Diversity of Supported Plants
One of the prime benefits of Media bed aquaponics is that it supports a wide variety of plants. If you are just starting out with aquaponics and don’t quite know your long-term plan for the types of plants you want to grow, beginning with a media bed provides a wide net of options available to you.
Allows Use of Recycled Materials
Another benefit of the Media bed Aquaponics is that it allows the use of recycled materials. You will see operators install “do-it-yourself” (DIY) media beds such as plastic containers, old bathtubs, or second-hand fiberglass frames. If you decide to build your own DIY grow bed here are some things to consider when choosing your materials:
- Stable enough to carry water and grow media without splitting
- Can handle rough weather conditions if the unit will be placed outdoors
- Food grade material to protect plants, fish, and bacteria
- Simple enough to integrate with other DIY components
Can Support Heavy Plant Loads
Depending on the type of plant being cultivated, they can become quite heavy over time, which puts a lot of force on the structure of the bed itself. Because the system is usually built entirely on the ground or on top of a foundation directly supported by the ground, media bed gardens have more substantial base that allows you to grow more massive crops, such as fruit-bearing trees.
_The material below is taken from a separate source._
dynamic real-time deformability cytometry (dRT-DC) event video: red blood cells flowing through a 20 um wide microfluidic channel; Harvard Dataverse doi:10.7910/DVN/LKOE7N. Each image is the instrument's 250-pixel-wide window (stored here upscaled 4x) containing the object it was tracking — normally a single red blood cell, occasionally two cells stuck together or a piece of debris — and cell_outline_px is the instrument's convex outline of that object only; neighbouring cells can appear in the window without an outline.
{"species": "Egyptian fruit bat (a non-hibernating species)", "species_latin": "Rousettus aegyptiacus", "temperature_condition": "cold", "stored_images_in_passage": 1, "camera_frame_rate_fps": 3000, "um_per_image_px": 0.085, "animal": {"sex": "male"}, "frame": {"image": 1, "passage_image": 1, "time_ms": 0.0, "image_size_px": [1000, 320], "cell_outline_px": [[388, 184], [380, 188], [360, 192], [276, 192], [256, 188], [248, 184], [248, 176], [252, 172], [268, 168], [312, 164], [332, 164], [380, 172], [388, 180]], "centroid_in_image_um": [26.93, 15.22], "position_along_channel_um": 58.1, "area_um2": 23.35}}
If you scour across YouTube, you will see a ton of different great examples of how practitioners engineered their media bed aquaponics systems. Many people started with 100% items found around their homes and built a functioning and thriving aquaponics setup, as seen in the video below:
Is Media Bed Aquaponics For You?
If you are just getting into aquaponics and aren’t sure of your long-term plans for the garden, using the media bed technique is a great place to start. Its simple design, low startup cost, and overall flexibility to grow many different crops make it a fan favorite amongst new practitioners. This closed-loop system is mostly autonomous, with only general environmental maintenance and care to keep it going. Many new practitioners start their aquaponics careers with a single media bed, and ten years later, they have never regretted the decision.